One year on, in 1998, JTS sold its Atari Corp. assets to Hasbro for just five million US dollars. Aiming to avoid confusion with the newly resurrected Atari brand, Midway chose to rename Atari Games to Midway Games West.
By 2000 Hasbro Interactive found itself struggling, saved only when French videogame publisher giant Infogrames acquired the company, Atari brand and all.
2001 marked a sad point in Atari's history. Midway, owners of the Atari Games brand, made the decision to step out of the arcade business. As the only arcade manufacturer holding the Atari name, the decision ended Atari's involvement in the arcade industry. Indeed, it marked the end of the Midway and Bally Midway arcade legends.
Two years later, Midway closed its Midway Games West studio. The studio, formerly known as Atari Games, signed the end of Atari's involvement in the home video game industry.
For three months the Atari name ceased to feature on the video game landscape. However, in May 2003 Infogrames announced that its key titles would be published by Atari, Inc., resurrecting the historic brand
The Atari name and famous logo soon became Infogrames' primary publishing outfit, covering everything from triple-A to minor releases. For some years the new Atari enjoyed big hits with titles such as Driver and Dragonball Z, but in 2006 the company's financial reports showed things were far from rosy. In May the company sold the Stuntman property rights to rival THQ, and the following month announced staggering losses of 67 million US dollars. Within weeks Atari sold the licence for Driver and the franchise's developer Reflection to Ubisoft, securing a reported $24m.

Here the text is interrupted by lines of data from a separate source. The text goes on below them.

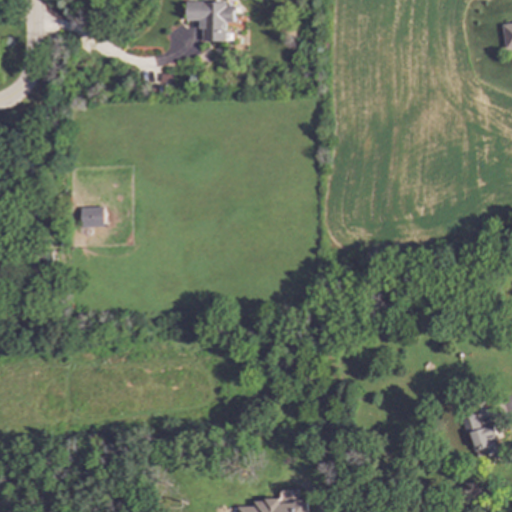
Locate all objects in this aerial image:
building: (210, 19)
road: (16, 21)
building: (507, 35)
road: (101, 51)
road: (31, 57)
crop: (405, 126)
building: (92, 217)
building: (480, 437)
building: (278, 504)
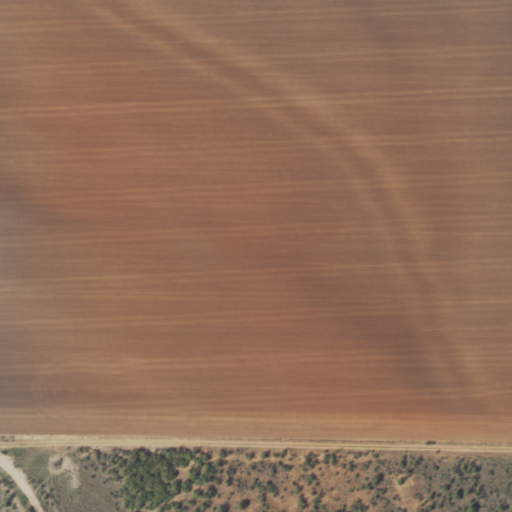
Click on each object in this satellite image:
road: (256, 448)
road: (1, 509)
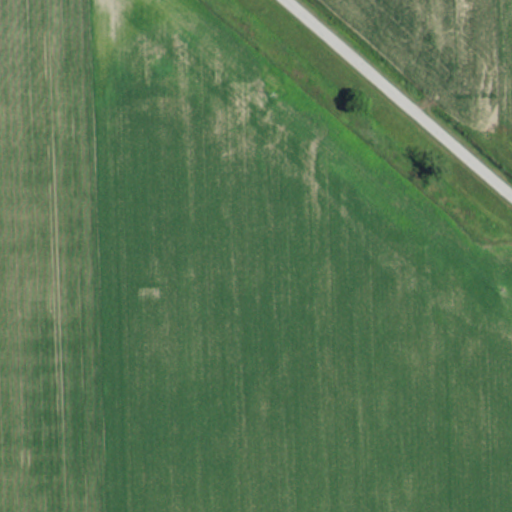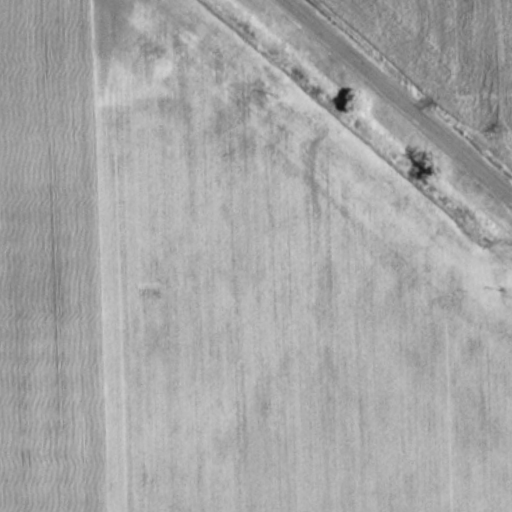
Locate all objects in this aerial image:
crop: (450, 44)
crop: (508, 44)
road: (400, 96)
railway: (359, 131)
crop: (225, 290)
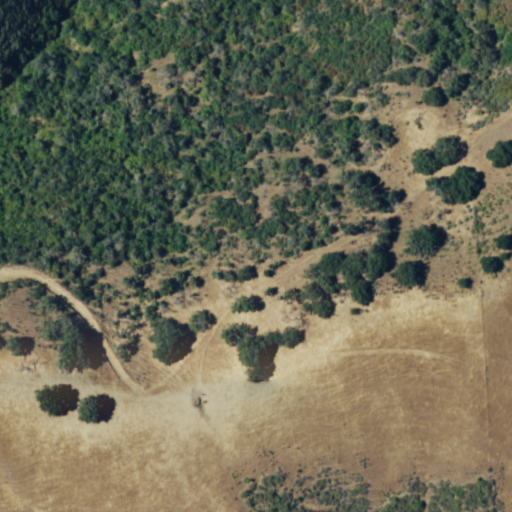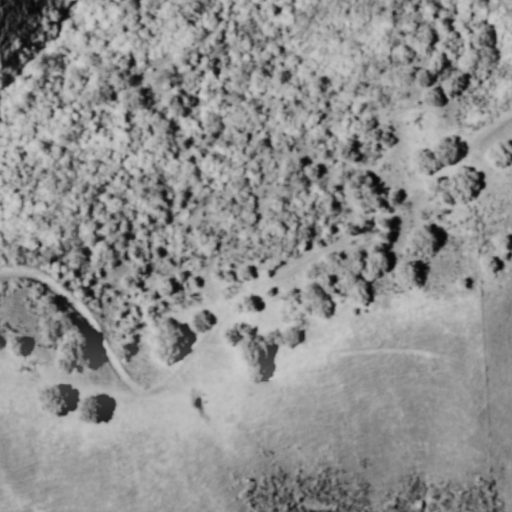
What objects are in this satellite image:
road: (263, 413)
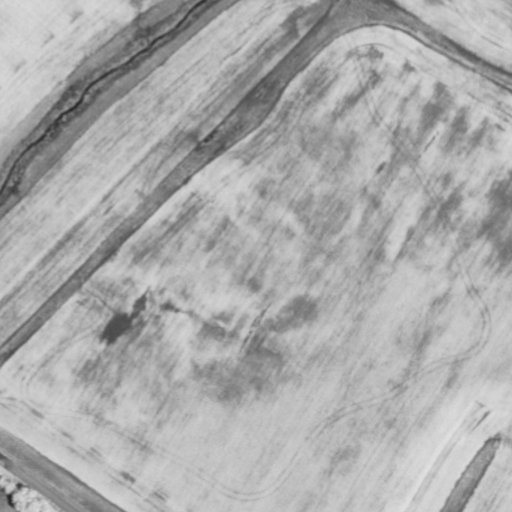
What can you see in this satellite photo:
road: (35, 486)
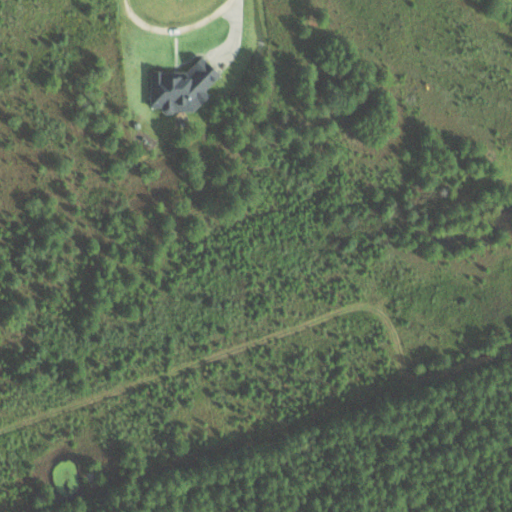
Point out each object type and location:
building: (180, 86)
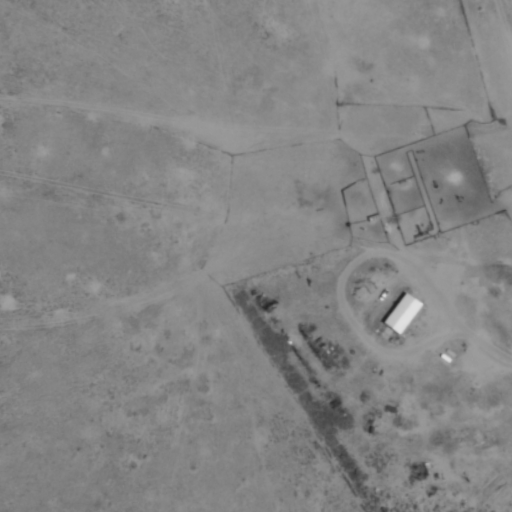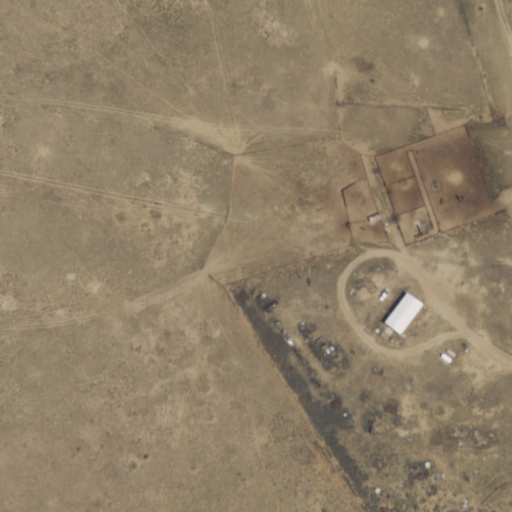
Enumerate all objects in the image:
building: (403, 314)
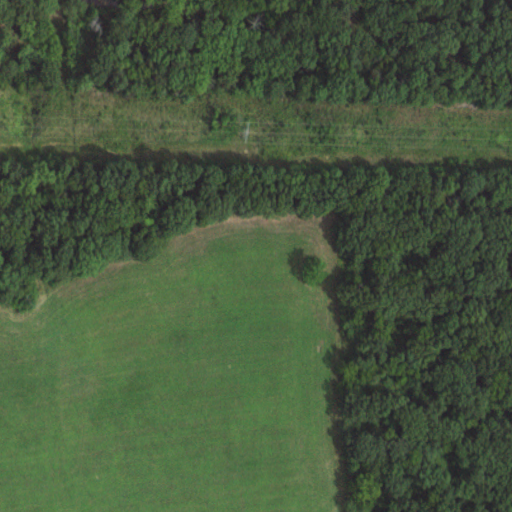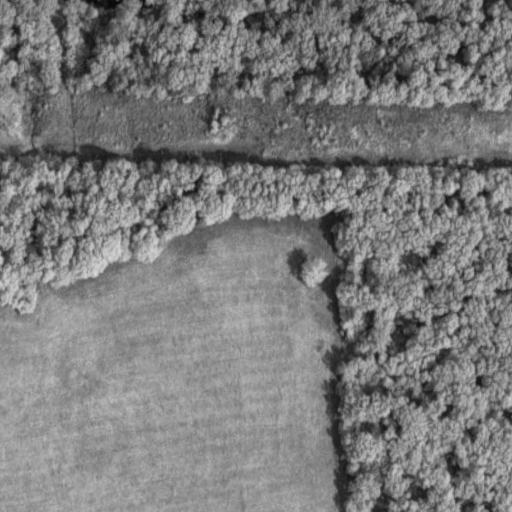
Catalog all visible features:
power tower: (240, 132)
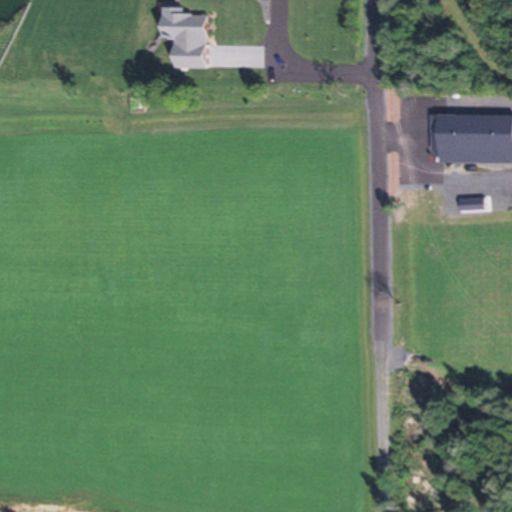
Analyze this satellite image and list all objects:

Things fared no better into 2007. In April 20% of the workforce was laid off, in July NASDAQ threatened to de-list the company on the stock exchange and in October parent Infogrames axed five of Atari's board members.
In November the Board announced substantial doubt about our ability to continue as a going concern, along with news that Dragon Ball Z owner FUNimation wished to terminate its licence with Atari.
Software Highlights from Credited Titles
Atari's first work that SPOnG is aware of is the 1972 title, "Pong" (Arcade).
The company has been involved titles released on the PS3, Xbox 360, Wii, PS2, PC, Power Mac, PSP, DS, GameCube, GBA, N-Gage, PlayStation, Xbox, Arcade, Dreamcast, Nuon, Saturn, Jaguar, SNES, ST, Lynx, C64, Vic-20, Spectrum 48K, Sinclair Spectrum 128K, Amstrad CPC, TI99, Atari 7800, Atari 5200, Atari 400/800/XL/XE, Atari 2600/VCS, Intellivision and Colecovision. Of these, "Sonic Adventure 2" (GameCube), "Rollercoaster Tycoon 3" (PC), "Sonic Mega Collection" (GameCube), "Enter the Matrix" (GameCube), "Driv3r" (PS2) has been a best selling title.
The company is currently involved with the forthcoming 2010 release "N+" (DS).